Il ne put tirer lui-même le bilan de ses dix années de présidence, des ennuis de santé l’ayant empêché d’être parmi nous à Bologne en 2001 ; l’assemblée lui décerna alors par acclamation le titre de président honoraire de la Commission. Durant sa présidence, la Commission retrouva une meilleure cohésion. Elle s’élargit à de nouveaux pays et s’ouvrit à des délégués intercontinentaux. Verhulst attacha une importance particulière à l’entreprise éditoriale des atlas, secondé en cela par Francesca Bocchi, Ferdinand Opll et Anngret Simms.

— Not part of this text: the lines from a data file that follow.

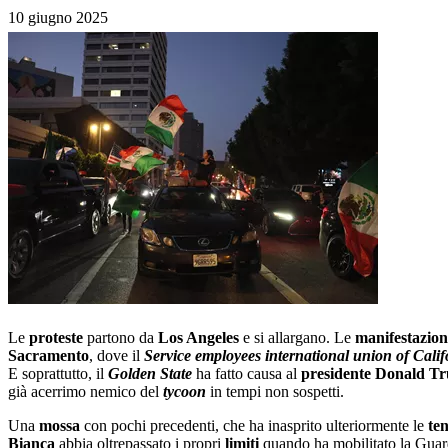
10 giugno 2025
Le
proteste
partono da
Los Angeles
e si allargano. Le
manifestazion
Sacramento
, dove il
Service employees international union of Calif
E soprattutto, il
Golden State
ha fatto causa al
presidente Donald T
già acerrimo nemico del
tycoon
in tempi non sospetti.
Una
mossa
con pochi precedenti, che ha inasprito ulteriormente le
ten
Bianca
abbia oltrepassato i propri
limiti
quando ha mobilitato la Guard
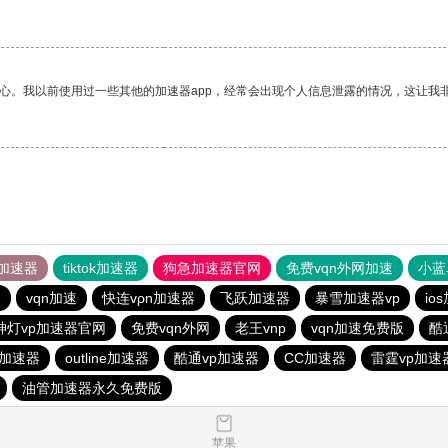
放心。我以前使用过一些其他的加速器app，经常会出现个人信息泄露的情况，这让我
加速器
tiktok加速器
狗急加速器官网
免费vqn外网加速
小蓝
器
vqn加速
快连vρn加速器
飞跃加速器
暴雪加速器vp
io
神灯vp加速器官网
免费vqn外网
老王vnp
vqn加速免费版
酷
加速器
outline加速器
酷通vp加速器
CC加速器
雷霆vp加速
油管加速器永久免费版
苹果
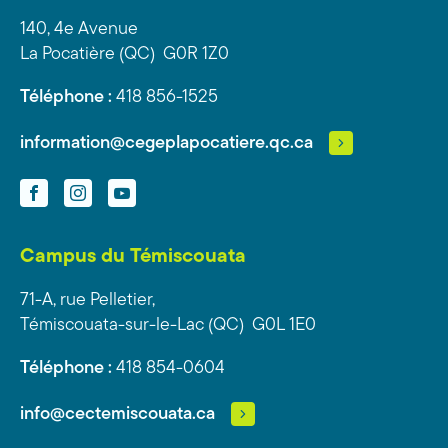
140, 4e Avenue
La Pocatière (QC) G0R 1Z0
Téléphone :
418 856-1525
information@cegeplapocatiere.qc.ca
Facebook
Instagram
YouTube
Campus du Témiscouata
71-A, rue Pelletier,
Témiscouata-sur-le-Lac (QC) G0L 1E0
Téléphone :
418 854-0604
info@cectemiscouata.ca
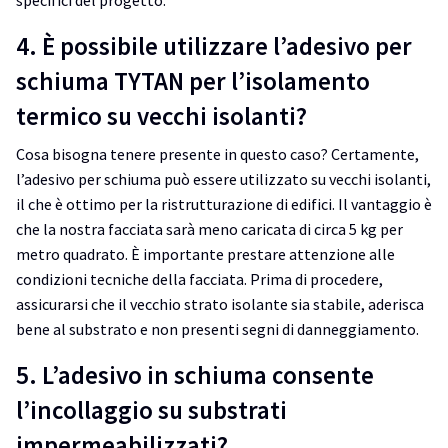
4. È possibile utilizzare l’adesivo per
schiuma TYTAN per l’isolamento
termico su vecchi isolanti?
Cosa bisogna tenere presente in questo caso? Certamente,
l’adesivo per schiuma può essere utilizzato su vecchi isolanti,
il che è ottimo per la ristrutturazione di edifici. Il vantaggio è
che la nostra facciata sarà meno caricata di circa 5 kg per
metro quadrato. È importante prestare attenzione alle
condizioni tecniche della facciata. Prima di procedere,
assicurarsi che il vecchio strato isolante sia stabile, aderisca
bene al substrato e non presenti segni di danneggiamento.
5. L’adesivo in schiuma consente
l’incollaggio su substrati
impermeabilizzati?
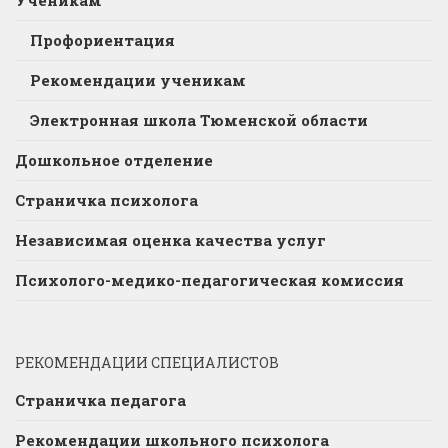
Профориентация
Рекомендации ученикам
Электронная школа Тюменской области
Дошкольное отделение
Страничка психолога
Независимая оценка качества услуг
Психолого-медико-педагогическая комиссия
РЕКОМЕНДАЦИИ СПЕЦИАЛИСТОВ
Страничка педагога
Рекомендации школьного психолога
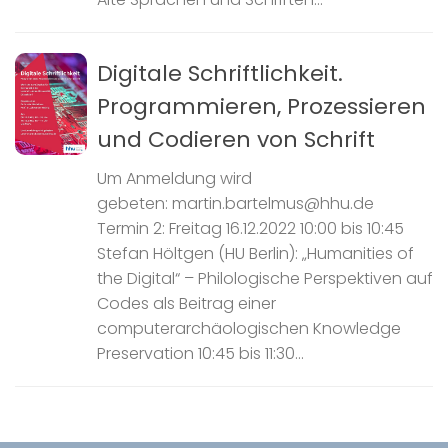
Digitale Schriftlichkeit.
Programmieren, Prozessieren
und Codieren von Schrift
Um Anmeldung wird
gebeten: martin.bartelmus@hhu.de
Termin 2: Freitag 16.12.2022 10:00 bis 10:45
Stefan Höltgen (HU Berlin): „Humanities of
the Digital“ – Philologische Perspektiven auf
Codes als Beitrag einer
computerarchäologischen Knowledge
Preservation 10:45 bis 11:30...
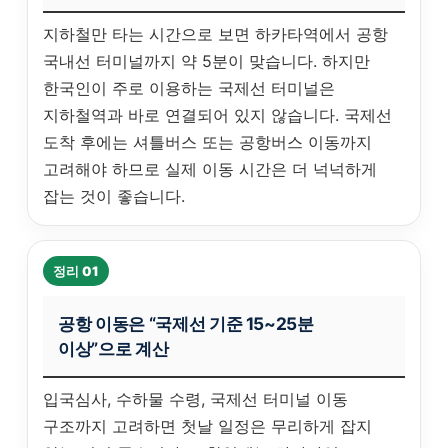
지하철만 타는 시간으로 보면 하카타역에서 공항
국내선 터미널까지 약 5분이 맞습니다. 하지만
한국인이 주로 이용하는 국제선 터미널은
지하철역과 바로 연결되어 있지 않습니다. 국제선
도착 후에는 셔틀버스 또는 공항버스 이동까지
고려해야 하므로 실제 이동 시간은 더 넉넉하게
잡는 것이 좋습니다.
정리 01
공항 이동은 “국제선 기준 15~25분
이상”으로 계산
입국심사, 수하물 수령, 국제선 터미널 이동
구조까지 고려하면 첫날 일정은 무리하게 잡지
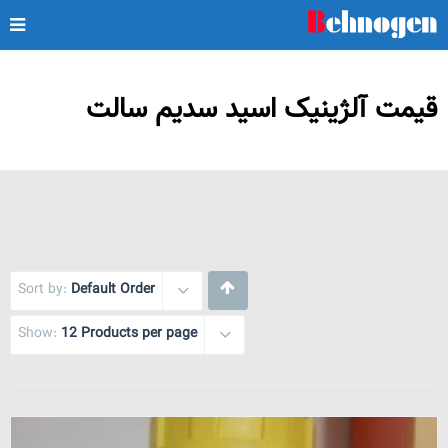
قیمت آلژینیک اسید سدیم سالت
Sort by:
Default Order
Show:
12 Products per page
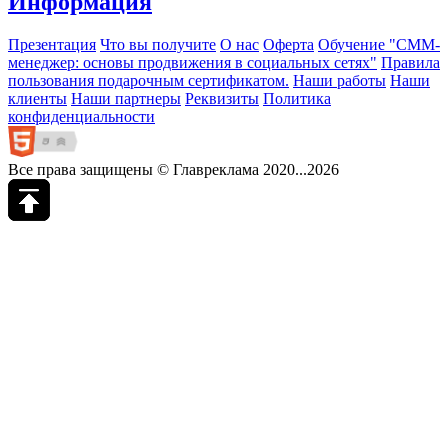
Информация
Презентация
Что вы получите
О нас
Оферта
Обучение "СМM-
менеджер: основы продвижения в социальных сетях"
Правила
пользования подарочным сертификатом.
Наши работы
Наши
клиенты
Наши партнеры
Реквизиты
Политика
конфиденциальности
Все права защищены © Главреклама 2020...2026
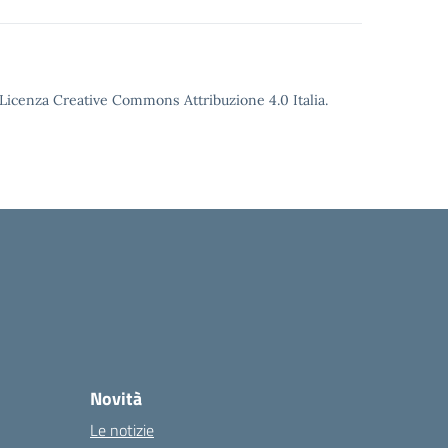
o Licenza Creative Commons Attribuzione 4.0 Italia.
Novità
Le notizie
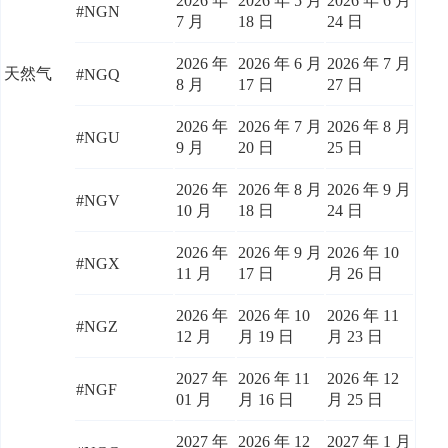
2026 年
2026 年 5 月
2026 年 6 月
#NGN
7 月
18 日
24 日
2026 年
2026 年 6 月
2026 年 7 月
天然气
#NGQ
8 月
17 日
27 日
2026 年
2026 年 7 月
2026 年 8 月
#NGU
9 月
20 日
25 日
2026 年
2026 年 8 月
2026 年 9 月
#NGV
10 月
18 日
24 日
2026 年
2026 年 9 月
2026 年 10
#NGX
11 月
17 日
月 26 日
2026 年
2026 年 10
2026 年 11
#NGZ
12 月
月 19 日
月 23 日
2027 年
2026 年 11
2026 年 12
#NGF
01 月
月 16 日
月 25 日
2027 年
2026 年 12
2027 年 1 月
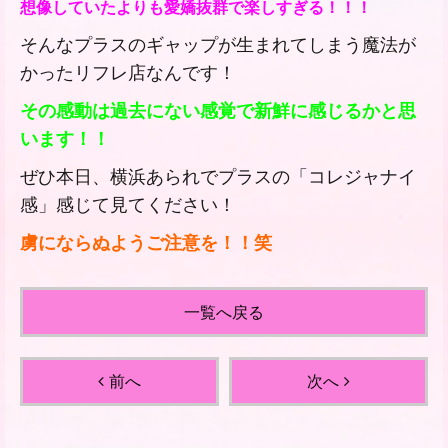
想像していたよりも愛嬌抜群で楽しすぎる！！！
そんなプラスのギャップが生まれてしまう
魔法が
かった
リフレ店なんです！
その感動は過去にない感覚で新鮮に感じるかと思
います！！
ぜひ本日、横浜あられでプラスの「コレジャナイ
感」感じて見てください！
虜にならぬようご注意を！！笑
一覧へ戻る
前へ
次へ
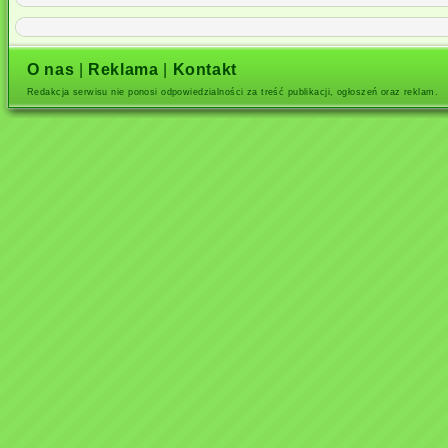
O nas
|
Reklama
|
Kontakt
Redakcja serwisu nie ponosi odpowiedzialności za treść publikacji, ogłoszeń oraz reklam.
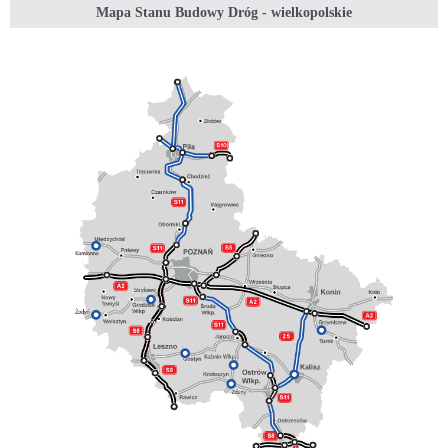
Mapa Stanu Budowy Dróg - wielkopolskie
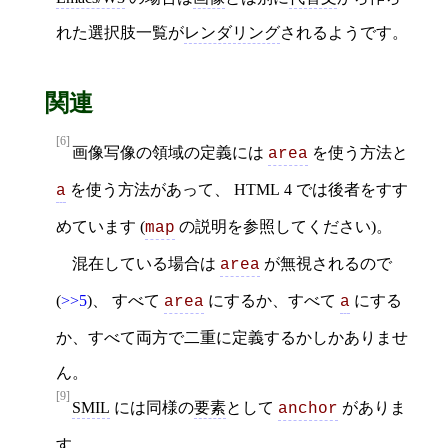
れた選択肢一覧が
レンダリング
されるようです。
関連
[6]
画像写像の領域の定義には
を使う方法と
area
を使う方法があって、 HTML 4 では後者をすす
a
めています (
の説明を参照してください)。
map
混在している場合は
が無視されるので
area
(
>>5
)、 すべて
にするか、すべて
にする
area
a
か、すべて両方で二重に定義するかしかありませ
ん。
[9]
SMIL
には同様の
要素
として
がありま
anchor
す。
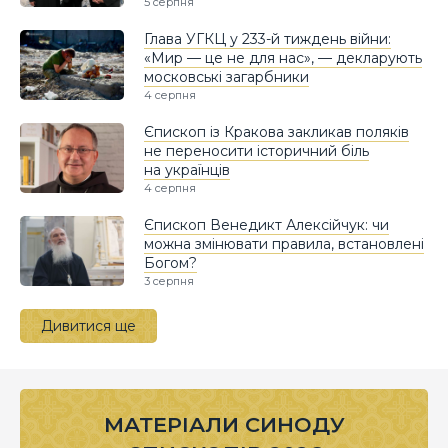
5 серпня
Глава УГКЦ у 233-й тиждень війни:
«Мир — це не для нас», — декларують
московські загарбники
4 серпня
Єпископ із Кракова закликав поляків
не переносити історичний біль
на українців
4 серпня
Єпископ Венедикт Алексійчук: чи
можна змінювати правила, встановлені
Богом?
3 серпня
Дивитися ще
МАТЕРІАЛИ СИНОДУ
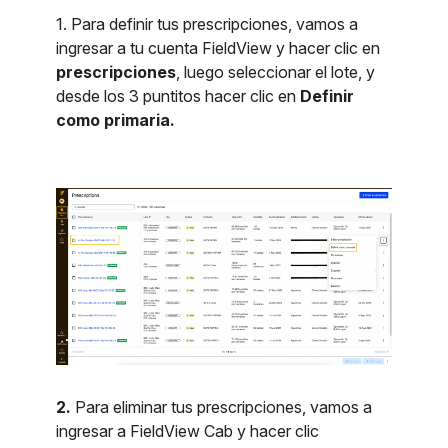
1. Para definir tus prescripciones, vamos a
ingresar a tu cuenta FieldView y hacer clic en
prescripciones
, luego seleccionar el lote, y
desde los 3 puntitos hacer clic en
Definir
como primaria.
2.
Para eliminar tus prescripciones, vamos a
ingresar a FieldView Cab y hacer clic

La série des bibliographies, déjà bien avancée avant son accession à la présidence, s’enrichit d’un volume auquel il tenait beaucoup, celui des villes françaises et luxembourgeoises (1998), auquel contribua notre collègue Michel Pauly. Ce fut une joie pour Adriaan Verhulst et un privilège pour moi d’accueillir en septembre 1998 la Commission à Spa, dans le bel hôtel qu’y avait alors le Crédit Communal de Belgique, pour y entendre les exposés sur le thème du moment, “La destruction et la reconstruction des villes”.
Le prestige attaché à cette personnalité hors format qu’il était aux yeux de ses contemporains n’a jamais empêché Adriaan Verhulst de rester un homme modeste, cordial et disponible, à l’écoute des autres et, fidèle à son idéal humaniste, généreux, attentif à ses proches et à la Société en général.
Nos chemins se sont souvent croisés depuis le jour de 1967 où, jeune étudiant présidant le Cercle d’Histoire de l’Université de Bruxelles, j’invitai à la tribune ce déjà prestigieux professeur. Depuis, il m’a apporté beaucoup dans l’amitié, la fraternité et la collégialité scientifique. Son souvenir demeurera vivant parmi nous.